Primeiro gol do Brasil: todo meu auto controle é pulverizado com o escarcéu e saio, aos pinotes, daquele ambiente que mais parece uma pista de aeroporto. Procuro na chopeira por mais uma dose de controle, mas um dos rapazes, que me parecia mais alegre que todos os demais, me tira do sério quando diz que vai torcer pela “Coffsta do Marfim”. Perigooosa!!
Momentos de paz no intervalo, quando a rapaziada foi curtir um sonzinho lá na varanda e, enfim, pude apreciar um pouco de futebol à minha maneira.

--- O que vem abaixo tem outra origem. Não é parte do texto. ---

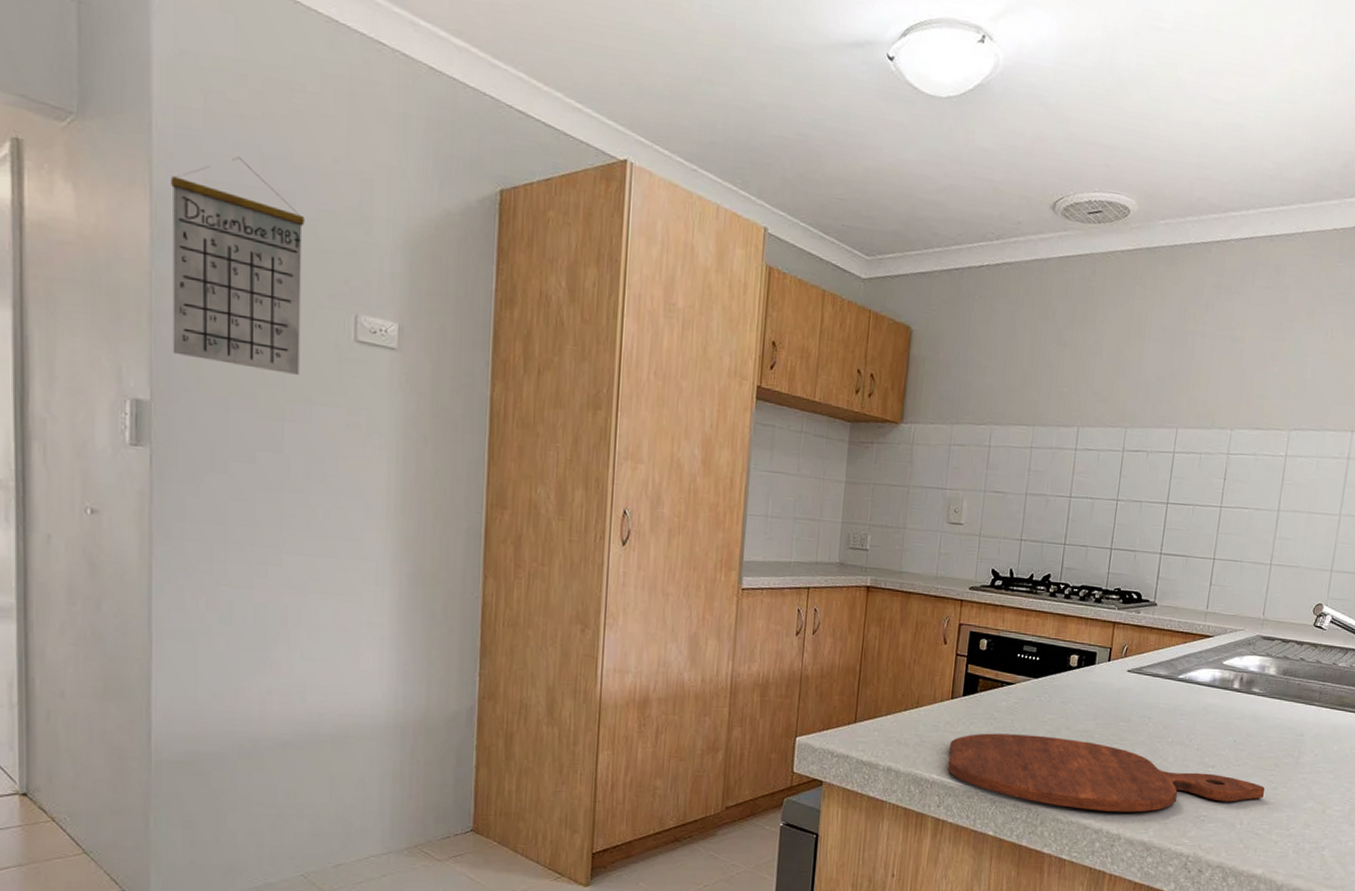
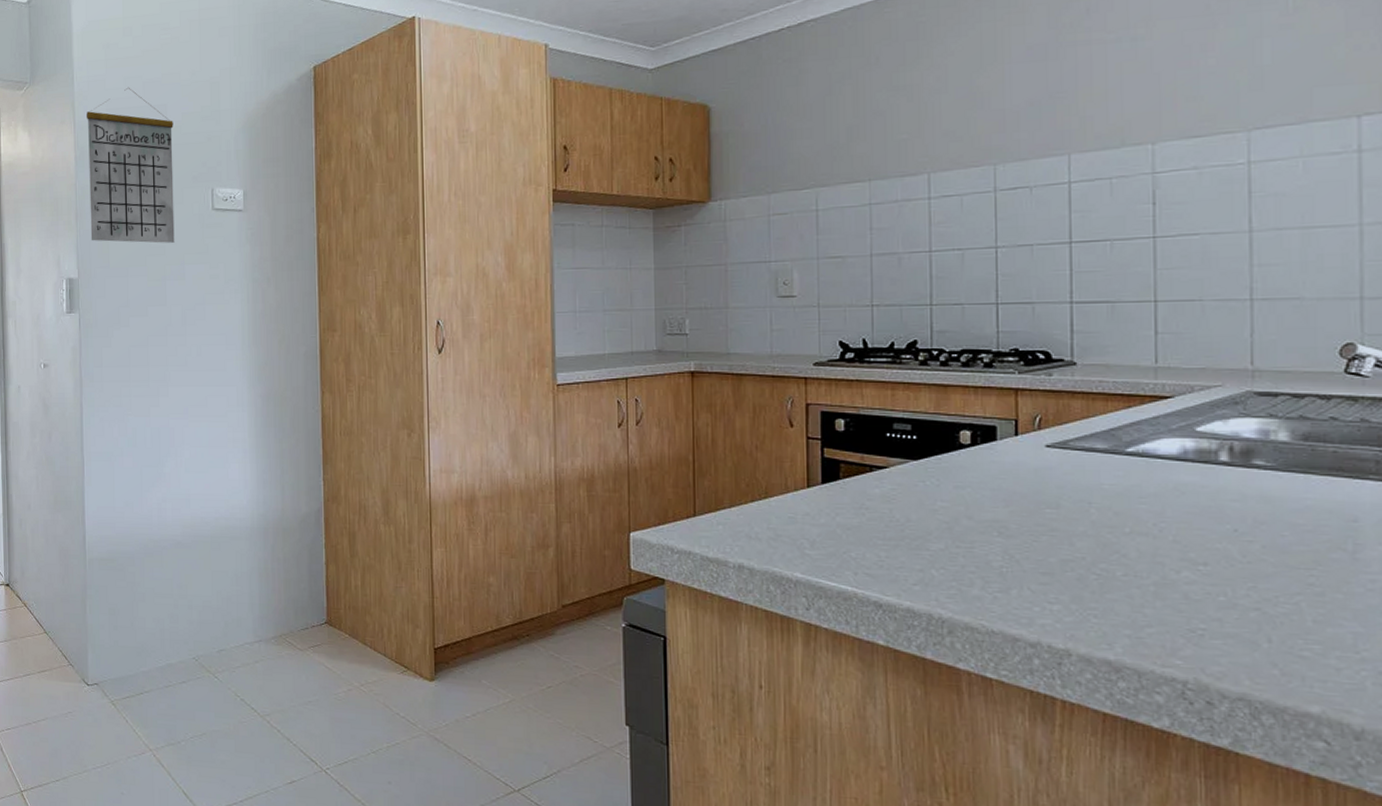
cutting board: present [947,733,1265,813] -> none [813,525,1302,623]

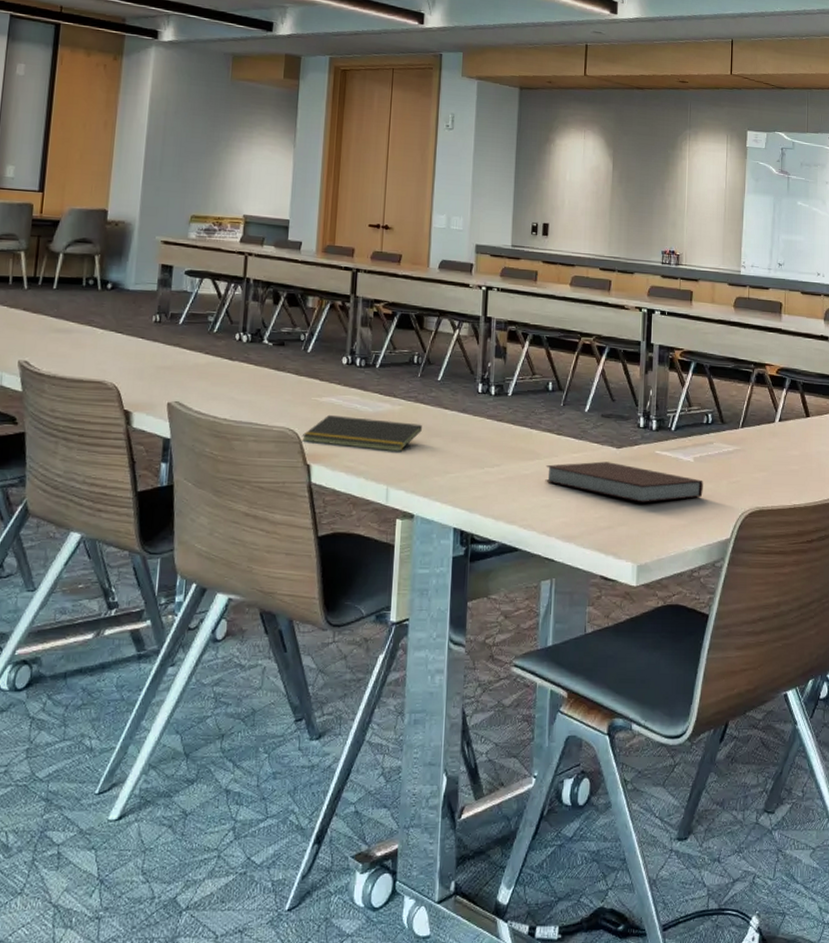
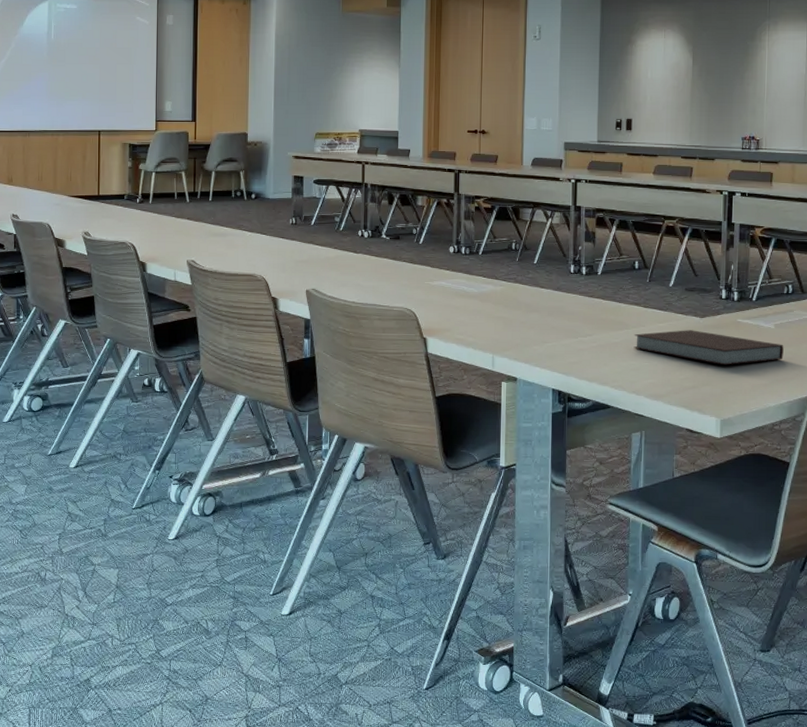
notepad: present [301,414,422,453] -> none [418,295,521,326]

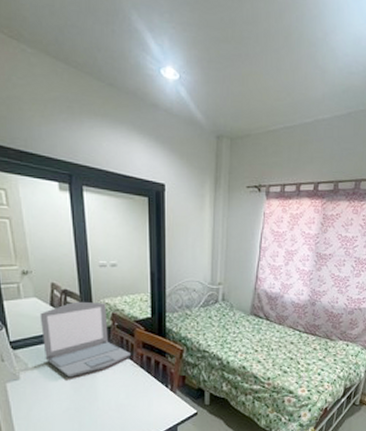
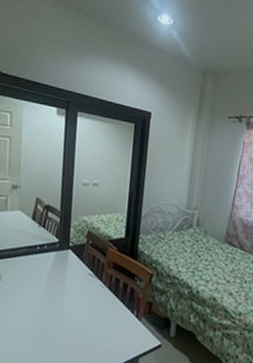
laptop: present [39,301,131,378] -> none [19,217,101,294]

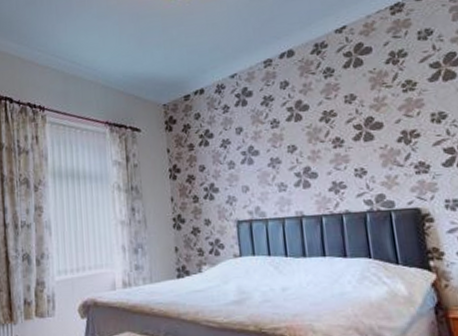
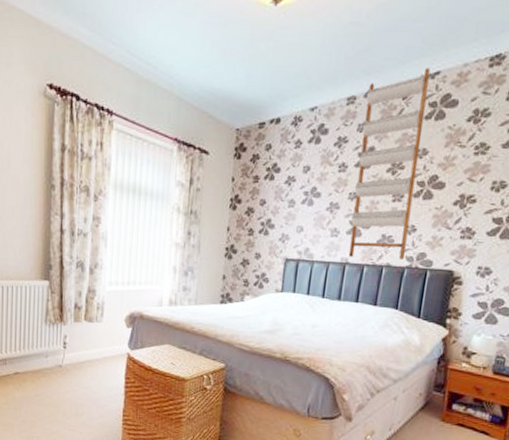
shelf: none [280,24,362,210] -> present [348,67,431,260]

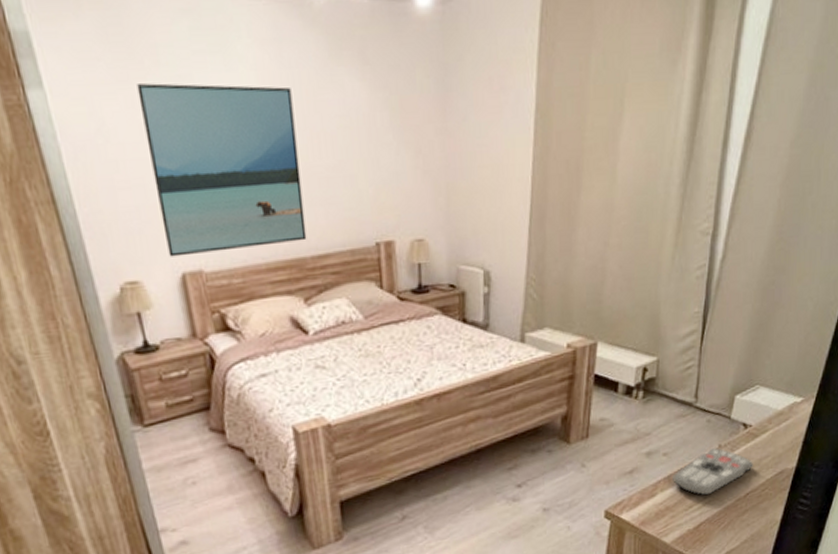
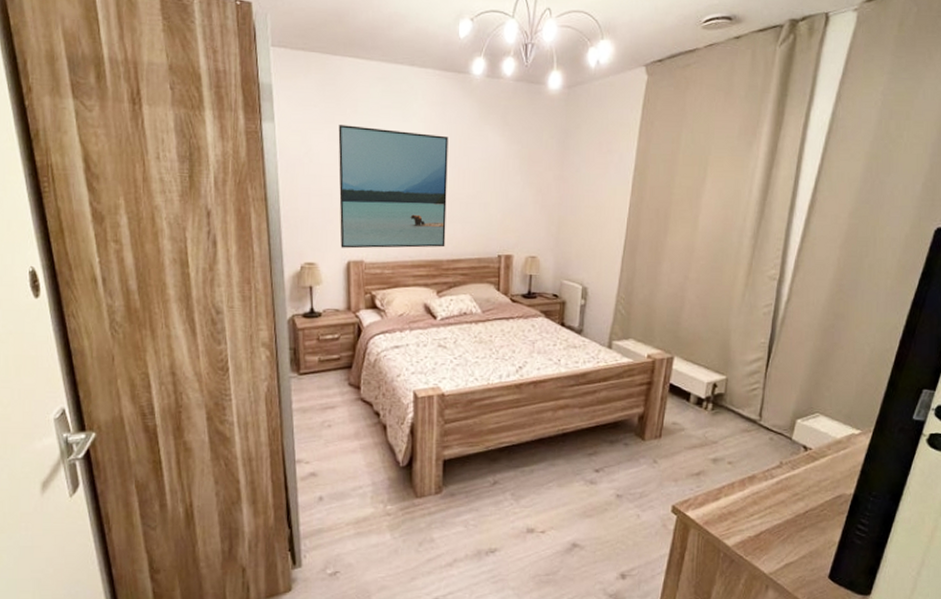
remote control: present [673,447,753,496] -> none [736,463,812,507]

Claro que o sossego foi breve, muito breve, porque apitos, crianças, vovózelas voltaram à ativa e cada vez mais raivosos à medida que a seleção ampliava o seu marcador na segunda etapa.
Até mesmo no gol da Costa do Marfim pude perceber que tudo o que é ruim pode piorar quando, após a cabeceada certeira contra nossa meta, alguém exclamou: “Que Drogba!”
Piorando meu estado de ânimo, seguiram-se diversos lances do Brasil acompanhados daqueles tradicionais gritinhos que antecedem toda jogada que sabidamente não vai acabar em nada, e seguidos no caso de uma apitada violenta e despropositada. Isso sem contar que Michel Bastos e Robinho tornaram-se, para aquela patota, a mesma pessoa. Ou melhor: Michel Bastos virou Robinho e deixou de existir como jogador da seleção.
No fim do jogo, fiz um breve movimento de sinal da cruz, agradecendo a deus pela vitória do Brasil naquela tarde de domingo que foi uma verdadeira Drogba!